The complexity of today’s enterprise infrastructure environment has created demand for a great variety of dedicated point security solutions, triggering a disconcerting array of alarms and alerts that most organizations struggle to address with current access to talent and staff. While implementing effective strategies that harness automation and security technology remain critical, the most successful organizations tackle complex security challenges by involving different organizational disciplines in the risk-management problem statement.

These were among the conclusions of a CIO.com virtual roundtable that featured over a dozen enterprise technology executives from the financial services, manufacturing, healthcare, transportation, and logistics sectors.

When it comes to addressing enterprise technology complexity, organizations appear resigned to the fact that they must prepare their organization to protect and defend assets scattered across on-prem and a variety of cloud resources for the foreseeable future. That said, many of the participants pointed out the need to develop a common enterprise-wide “cloud-native” approach to managing and securing their heterogeneous environments. It represents the latest evidence of a break with the conventional wisdom of the recent past, in which technology modernization was closely — if not exclusively — correlated with cloud migration.

Several participants pointed out that if workloads are to remain on-premises, they cannot continue to exist in a “naked legacy state” indefinitely. These assets must either be: 1) “modernized” to platforms that enable secure integration across the enterprise-wide data and application fabric; or 2) cocooned and then connected to the rest of the “cloud-native” hybrid infrastructure with APIs and/or containerized microservices. 

Roundtable participants reported that the talent challenge and skills gap continues to challenge CISOs and CIOs alike. One way to address this issue is to broaden corporate participation in security initiatives by getting other corporate disciplines — finance, operations, IT, etc. — involved in the risk management process.

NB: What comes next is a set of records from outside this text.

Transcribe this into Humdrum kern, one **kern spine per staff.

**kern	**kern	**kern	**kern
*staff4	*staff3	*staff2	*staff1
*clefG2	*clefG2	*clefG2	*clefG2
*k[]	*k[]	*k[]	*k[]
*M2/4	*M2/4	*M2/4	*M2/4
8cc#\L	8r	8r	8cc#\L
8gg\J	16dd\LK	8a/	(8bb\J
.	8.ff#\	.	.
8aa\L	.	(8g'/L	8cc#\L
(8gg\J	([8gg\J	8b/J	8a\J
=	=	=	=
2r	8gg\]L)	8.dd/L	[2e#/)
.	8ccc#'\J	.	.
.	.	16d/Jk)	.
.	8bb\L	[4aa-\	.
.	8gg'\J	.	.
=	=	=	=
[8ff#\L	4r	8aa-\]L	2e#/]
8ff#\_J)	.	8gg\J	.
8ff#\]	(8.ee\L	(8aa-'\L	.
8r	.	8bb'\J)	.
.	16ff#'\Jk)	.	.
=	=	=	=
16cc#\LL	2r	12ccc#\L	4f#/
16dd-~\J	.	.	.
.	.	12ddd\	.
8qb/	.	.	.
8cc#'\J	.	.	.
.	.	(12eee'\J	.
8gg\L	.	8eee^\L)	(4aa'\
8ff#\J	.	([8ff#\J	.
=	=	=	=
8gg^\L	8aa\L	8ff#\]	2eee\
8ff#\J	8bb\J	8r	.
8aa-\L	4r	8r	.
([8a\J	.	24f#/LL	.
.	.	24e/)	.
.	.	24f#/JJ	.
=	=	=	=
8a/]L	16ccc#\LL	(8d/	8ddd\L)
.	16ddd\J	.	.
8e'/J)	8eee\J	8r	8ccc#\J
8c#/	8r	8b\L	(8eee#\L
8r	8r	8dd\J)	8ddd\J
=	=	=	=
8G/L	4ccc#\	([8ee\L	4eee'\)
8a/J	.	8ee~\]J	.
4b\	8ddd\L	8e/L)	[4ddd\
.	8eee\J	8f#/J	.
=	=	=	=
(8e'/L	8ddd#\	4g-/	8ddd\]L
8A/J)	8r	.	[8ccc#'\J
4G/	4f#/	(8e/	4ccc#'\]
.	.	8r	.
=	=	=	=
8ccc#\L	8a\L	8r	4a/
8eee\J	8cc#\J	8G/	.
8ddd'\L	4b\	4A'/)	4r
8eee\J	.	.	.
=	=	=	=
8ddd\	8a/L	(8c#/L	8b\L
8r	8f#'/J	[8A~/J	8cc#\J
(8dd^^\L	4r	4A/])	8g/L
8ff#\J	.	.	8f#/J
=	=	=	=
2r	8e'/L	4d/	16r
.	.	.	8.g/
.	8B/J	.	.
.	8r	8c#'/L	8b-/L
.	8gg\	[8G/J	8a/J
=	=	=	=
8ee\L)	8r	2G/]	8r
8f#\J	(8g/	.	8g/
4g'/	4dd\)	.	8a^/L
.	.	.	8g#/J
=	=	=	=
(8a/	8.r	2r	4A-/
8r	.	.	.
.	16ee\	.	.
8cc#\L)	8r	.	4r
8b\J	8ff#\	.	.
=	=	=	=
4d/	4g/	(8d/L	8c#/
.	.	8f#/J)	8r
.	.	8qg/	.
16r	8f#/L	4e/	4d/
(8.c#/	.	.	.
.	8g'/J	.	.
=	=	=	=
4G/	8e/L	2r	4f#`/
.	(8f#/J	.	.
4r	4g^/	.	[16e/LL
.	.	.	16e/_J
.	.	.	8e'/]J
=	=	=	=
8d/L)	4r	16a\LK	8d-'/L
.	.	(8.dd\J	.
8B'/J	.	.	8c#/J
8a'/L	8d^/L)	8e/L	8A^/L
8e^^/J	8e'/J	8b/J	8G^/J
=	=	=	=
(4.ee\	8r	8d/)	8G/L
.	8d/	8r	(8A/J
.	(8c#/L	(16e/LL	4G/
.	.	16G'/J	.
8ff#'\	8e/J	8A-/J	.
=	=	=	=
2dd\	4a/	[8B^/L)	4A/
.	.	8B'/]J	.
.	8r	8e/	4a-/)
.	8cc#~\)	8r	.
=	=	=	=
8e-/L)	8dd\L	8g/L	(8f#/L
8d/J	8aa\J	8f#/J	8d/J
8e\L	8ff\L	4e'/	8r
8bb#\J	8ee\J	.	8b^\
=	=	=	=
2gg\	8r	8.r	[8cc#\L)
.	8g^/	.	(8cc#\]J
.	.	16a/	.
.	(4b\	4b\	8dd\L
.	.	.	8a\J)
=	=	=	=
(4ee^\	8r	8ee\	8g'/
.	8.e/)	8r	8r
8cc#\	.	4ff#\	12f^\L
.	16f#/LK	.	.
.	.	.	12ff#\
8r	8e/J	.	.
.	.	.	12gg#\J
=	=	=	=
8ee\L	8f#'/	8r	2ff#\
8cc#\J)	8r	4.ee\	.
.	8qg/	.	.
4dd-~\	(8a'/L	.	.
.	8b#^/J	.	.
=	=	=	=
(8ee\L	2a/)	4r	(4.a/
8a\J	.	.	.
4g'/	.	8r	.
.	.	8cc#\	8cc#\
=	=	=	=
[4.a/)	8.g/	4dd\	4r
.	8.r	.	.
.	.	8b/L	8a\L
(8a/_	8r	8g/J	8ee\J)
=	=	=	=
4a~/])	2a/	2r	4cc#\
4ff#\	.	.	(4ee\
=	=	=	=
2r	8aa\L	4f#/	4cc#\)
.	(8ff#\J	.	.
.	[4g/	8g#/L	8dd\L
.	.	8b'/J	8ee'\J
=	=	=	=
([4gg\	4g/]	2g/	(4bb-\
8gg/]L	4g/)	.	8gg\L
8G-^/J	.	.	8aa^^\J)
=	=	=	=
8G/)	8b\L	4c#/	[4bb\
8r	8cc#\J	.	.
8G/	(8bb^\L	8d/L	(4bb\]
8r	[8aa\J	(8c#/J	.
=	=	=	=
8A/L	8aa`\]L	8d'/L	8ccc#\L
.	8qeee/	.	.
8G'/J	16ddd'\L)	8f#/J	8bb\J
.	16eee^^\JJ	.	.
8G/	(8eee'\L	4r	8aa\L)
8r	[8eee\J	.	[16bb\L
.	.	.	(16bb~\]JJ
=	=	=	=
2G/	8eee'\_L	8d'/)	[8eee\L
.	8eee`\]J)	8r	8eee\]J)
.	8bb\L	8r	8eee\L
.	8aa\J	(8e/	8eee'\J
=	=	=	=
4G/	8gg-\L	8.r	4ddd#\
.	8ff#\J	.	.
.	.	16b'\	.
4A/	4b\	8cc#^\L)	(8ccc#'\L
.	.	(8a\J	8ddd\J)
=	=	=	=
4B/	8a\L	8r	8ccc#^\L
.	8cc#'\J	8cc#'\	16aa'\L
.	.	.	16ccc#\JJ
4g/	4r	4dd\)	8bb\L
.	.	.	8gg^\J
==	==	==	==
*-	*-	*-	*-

This objective can be accomplished by inviting broader segments of the corporate community to security tabletop exercises. Several pointed out how well-attended sessions held regularly throughout the year can bring joint clarity to risk and security factors. These exercises help organizations hone their resilience strategies while providing a constructive basis for discussing priorities and defining what their minimal viable business (MVB) looks like.